Hours after Florida installed a rash of new voting restrictions, the Republican-led Legislature in Texas pressed ahead on Thursday with its own far-reaching bill that would make it one of the most difficult states in the nation in which to cast a ballot.

The Texas bill would, among other restrictions, greatly empower partisan poll watchers, prohibit election officials from mailing out absentee ballot applications and impose strict punishments for those who provide assistance outside the lines of what is permissible.

The paper did its best to portray the reasonable measures as frightening.

After the early-morning vote, Sarah Labowitz, policy and advocacy director of the A.C.L.U. of Texas, said in a statement, “Under cover of darkness, the Texas House just passed one of the worst anti-voting bills in the country.” She added, “Texans deserve better than to wake up and find out that lawmakers jammed through a law that will make participating in our democracy harder and scarier.”

Florida and Texas are critical Republican-led battleground states with booming populations and 70 Electoral College votes between them. The new measures the legislatures are putting in place represent the apex of the current Republican effort to roll back access to voting across the country following the loss of the White House amid historic turnout in the 2020 election.

The Times tried hard to hook the Florida and Texas moves to Trump’s election-win fantasies:

Republicans have pressed forward with these bills over the protests of countless Democrats, civil rights groups, faith leaders, voting rights groups and multinational corporations, displaying an increasing no-apologies aggressiveness in rolling back access to voting.

The efforts come as Republicans in Washington are seeking to oust Representative Liz Cheney from her leadership position in the House Republican caucus for her continued rejection of former President Donald J. Trump’s lies about the 2020 election, and as Republicans at a party convention in Utah booed Senator Mitt Romney for his criticism of the former president.

The tone lurched into left-wing feverishness about the “Big Lie” proffered by Trump.

Together, the Republican actions reflect how deeply the party has embraced the so-called Big Lie espoused by Mr. Trump through his claims that the 2020 election was stolen.

Democrats, gerrymandered into statehouse minorities and having drastically underperformed expectations in recent state legislative elections, have few options for resisting the Republican efforts to make voting harder.

In Georgia and Texas, progressive groups applied pressure on local businesses to speak out against the voting measures. But Republican legislators have been conditioned during the Trump era to pay less attention to their traditional benefactors in chambers of commerce and more attention to the party’s grass roots, who are aligned with the former president and adhere to his lies about the 2020 election.

Meanwhile, Corasaniti and Epstein let Democrats push the partisan “voter rights” bill in Congress, which has passed the House and is waiting in the Senate.
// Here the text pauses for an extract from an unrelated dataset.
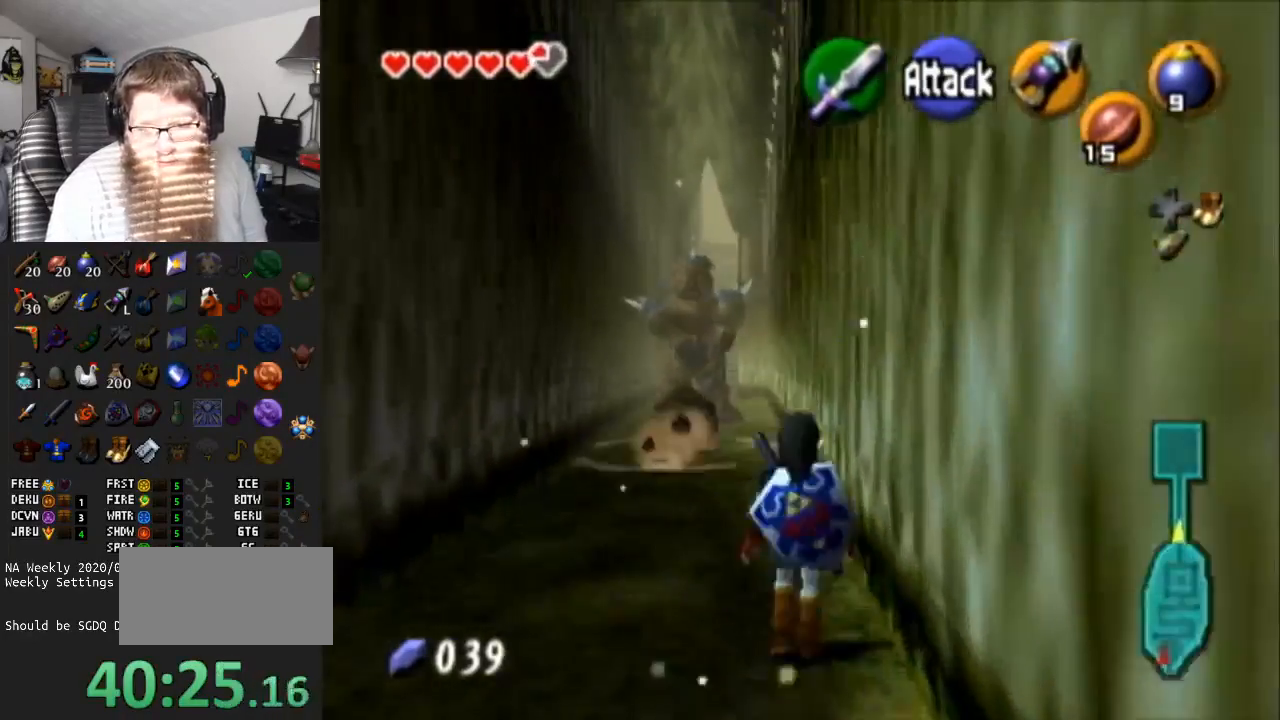
{"buttons": ["A"], "left_stick": "up-left", "right_stick": "center", "events": [[300, "left_stick", "up-left"], [417, "A", "down"]]}
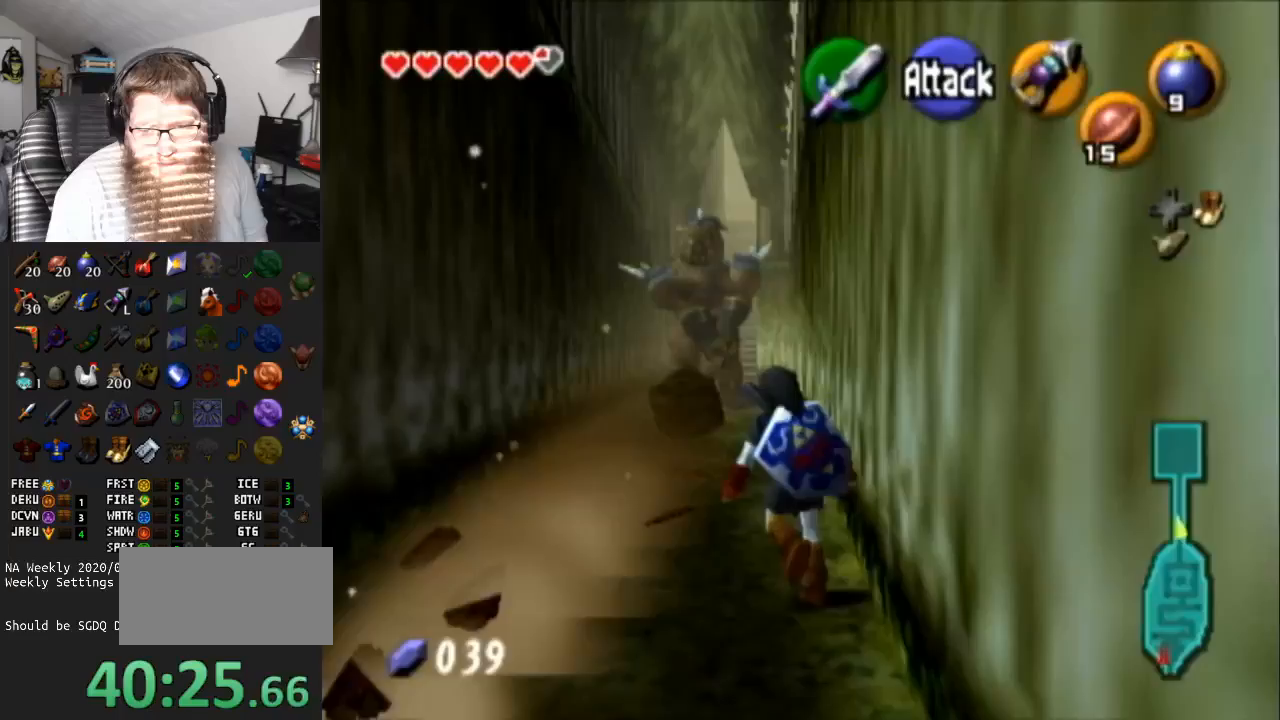
{"buttons": [], "left_stick": "up", "right_stick": "center", "events": [[400, "A", "up"], [417, "left_stick", "up"]]}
Among other things, it would automatically register 16-year-olds to vote, end voter ID requirements, and give felons who’ve served their sentence the right to vote. The Times dropped the scare tactics:

Democrats argued on Thursday that the Republican crackdowns on voting in Florida and Texas had made it more urgent for the Senate to pass the For the People Act, which would radically reshape the way elections are run, make far-reaching changes to campaign finance laws and redistricting and mitigate the new state laws.